今回は日本の企業結合会計基準、事業分離会計基準、同適用指針を読んでみたので、感想を以下に記載します。
なお最終改正は2019年1月16日。
度重なる会計基準、適用指針の改正
改正の理由は、国際的な会計基準とのコンバージェンスを図るためである(つまりIFRSとの整合を図る観点)
- 2008年改正では「持分プーリング法」が廃止となっている。2008年改正以降も「持分の結合」として考え方は残っている→例えば共同支配企業の形成は「持分の結合」の処理となる
- 2013年改正では、少数株主持分の名称が「非支配株主持分」へ変更、取得関連費用は取得原価に含めるのではなく発生時費用処理、暫定的な会計処理の確定に関する処理が改正された。
IFRSは原則主義、日本基準は細則主義と言われるが、企業結合・事業分離会計適用指針はそれが顕著に表れていて、ルールが事細かに書かれている。
適用指針なんかは460項もあるのでカオスだった(←途中で読むの折れた)
おすすめの読み方は、適用指針に仕訳付きの設例が37個あるので、それを理解したあとに、会計基準や適用指針の中身に入っていくと、結果、最短で理解できるのではないかと思った。
基準を読むうえで、今は個別上の話をしているのか、連結上の話をしているのかを常に意識することが重要となる(それを考えていないと混乱する)
基準や適用指針に書かれている内容は基本なので、これは知ってて当たり前前提で、じゃあ実際実務で、どのような論点が登場するのか、を考えられると理想(言うは易し…)
企業結合について
まずはなんと言っても下記を押さえる必要がある。
「A社がa事業をB社に譲渡し、B社が取得対価として株式購入」
→B社は企業結合会計基準に従い会計処理
→A社は事業分離会計基準に従い会計処理
企業結合の基本的な考え方
→企業結合には「取得」と「持分の結合」という異なる経済的実体を有するものが存在
→「取得」は実質的にはいずれかの企業による新規の投資で同じであることからパーチェス法(取得原価は企業結合日における時価で算定する方法)で処理する
→「持分の結合」はいずれの企業の持分も継続が断たれておらず、いずれの企業も支配を獲得していないため、ある種の非貨幣財同士の交換の会計処理と同様、対応する資産負債を帳簿価額で引き継ぐ処理となる。
共同支配企業の形成
→共同支配企業の形成は「持分の結合」である
→連結上、持分法を適用する。
→適用指針の設例の最後のほうに、フローチャートがあるので、実務で参考になる可能性大である。
事業分離について
事業分離の基本的な考え方
→分離元企業(例えばA社がa事業をB社に譲渡する場合のA社のこと)の会計処理は2パターンある
①移転した事業に関する投資が清算されたとみる場合:移転損益を認識するとともに、改めて当該受取対価の時価にて投資を行ったものと考える
②移転した事業に関する投資がそのまま継続しているとみる場合:移転損益を認識しない。
IFRSとのGAAP差
今までも国際的な会計基準とのコンバージェンスを図るために改正が何度も入っているので、GAAP差はかなり絞られてきているのでは、という印象。

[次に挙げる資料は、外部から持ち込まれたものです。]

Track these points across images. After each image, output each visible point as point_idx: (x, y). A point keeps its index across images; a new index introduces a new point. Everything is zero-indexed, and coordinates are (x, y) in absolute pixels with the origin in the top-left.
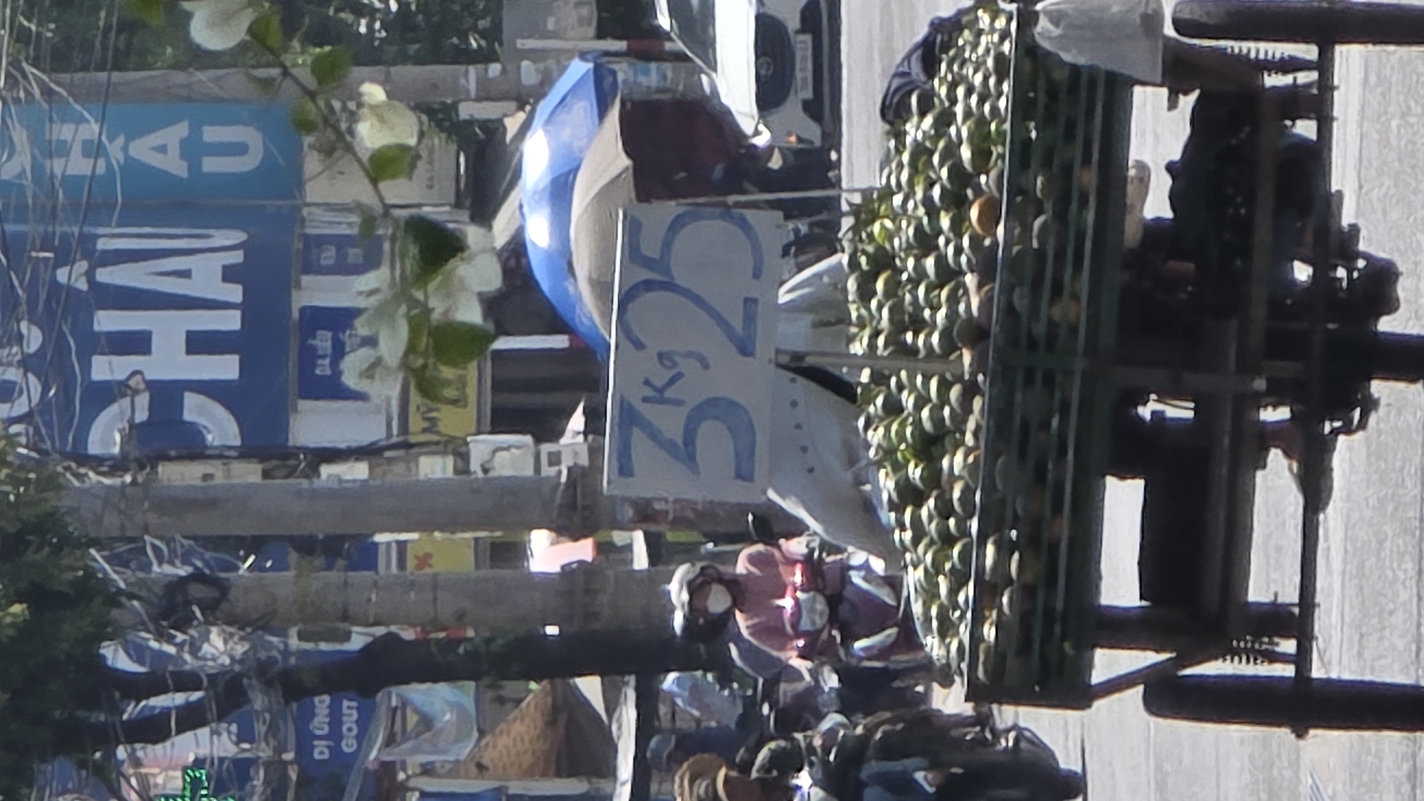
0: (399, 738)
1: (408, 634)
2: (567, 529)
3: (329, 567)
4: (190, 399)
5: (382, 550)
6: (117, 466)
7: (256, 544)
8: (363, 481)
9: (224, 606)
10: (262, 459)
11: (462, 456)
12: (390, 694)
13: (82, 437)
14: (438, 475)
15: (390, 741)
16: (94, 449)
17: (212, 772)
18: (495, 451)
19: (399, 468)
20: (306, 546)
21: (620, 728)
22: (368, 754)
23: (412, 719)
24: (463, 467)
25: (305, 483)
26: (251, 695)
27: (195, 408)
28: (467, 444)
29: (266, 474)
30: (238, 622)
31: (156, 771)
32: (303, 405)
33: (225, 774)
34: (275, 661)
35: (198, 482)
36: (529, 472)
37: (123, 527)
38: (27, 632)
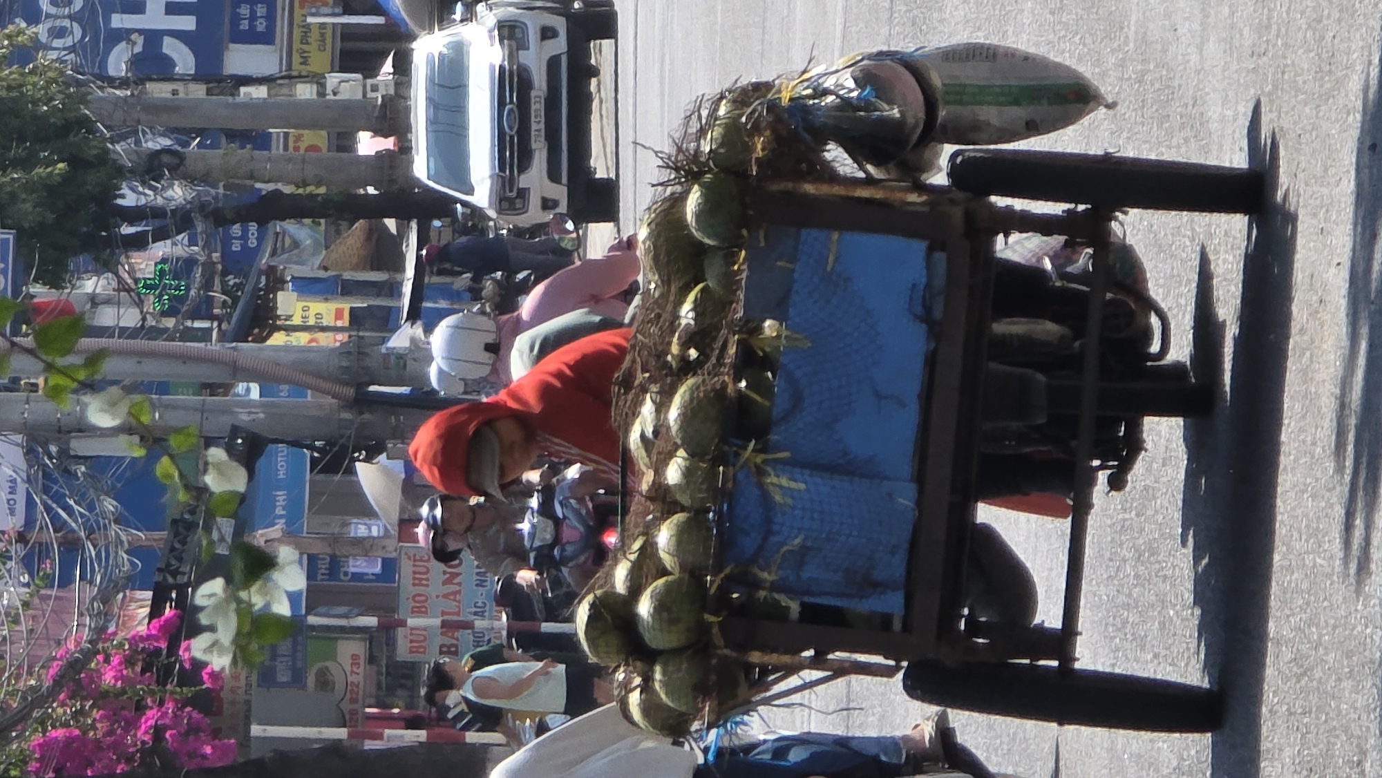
0: (279, 251)
1: (288, 189)
2: (379, 132)
3: (243, 147)
4: (168, 41)
5: (274, 137)
6: (124, 83)
7: (200, 132)
8: (265, 99)
9: (182, 168)
10: (207, 82)
11: (322, 85)
12: (275, 225)
13: (103, 64)
14: (308, 96)
15: (274, 253)
16: (112, 72)
17: (172, 268)
18: (340, 82)
19: (285, 91)
20: (232, 135)
21: (407, 246)
22: (261, 261)
23: (288, 242)
24: (322, 94)
25: (230, 99)
26: (196, 223)
27: (170, 47)
28: (325, 78)
29: (209, 93)
30: (190, 179)
31: (139, 261)
32: (232, 46)
33: (179, 269)
34: (210, 203)
35: (169, 96)
36: (359, 96)
37: (125, 121)
38: (66, 179)
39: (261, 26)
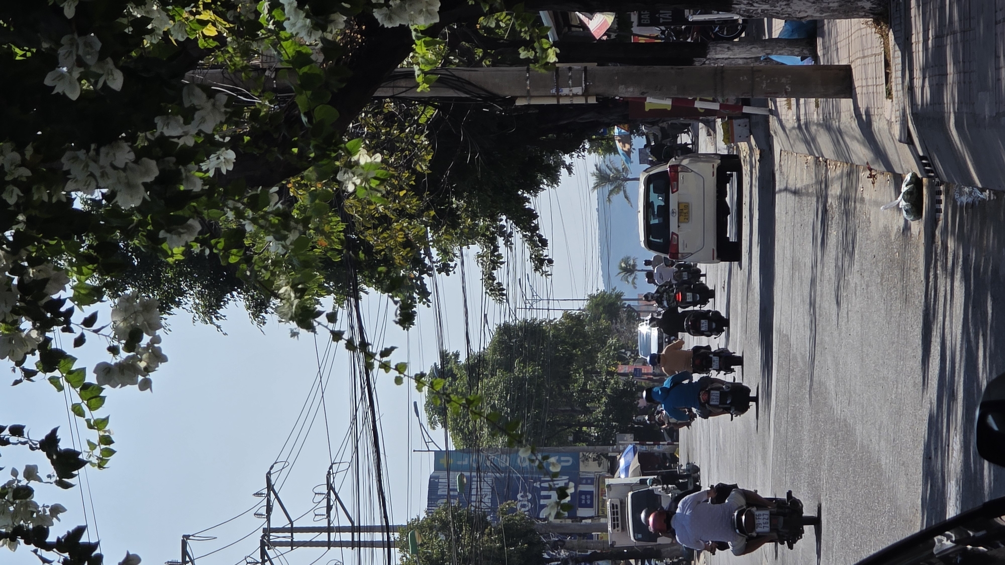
1: (598, 552)
3: (584, 539)
5: (594, 536)
7: (571, 535)
8: (590, 523)
9: (564, 546)
10: (572, 519)
13: (539, 515)
20: (580, 535)
25: (579, 524)
29: (573, 522)
30: (567, 549)
32: (579, 508)
34: (574, 556)
37: (546, 531)
38: (527, 549)
39: (589, 502)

下記、自分が思うGAAP差を重要だと思う順に記載してみます。
- のれんを償却する vs 償却しない
- のれんの範囲(全部のれん方式、購入のれん方式)
- 条件付対価
- 特定勘定(IFRSでは現在の義務でなければ負債を認識できない)
- 偶発負債
疑問点
IFRSでは企業結合がIFRS3で規定されているけど、日本基準でいうところの事業分離会計基準は、IFRSだと記載されていないんじゃないかな?どうなんだろう?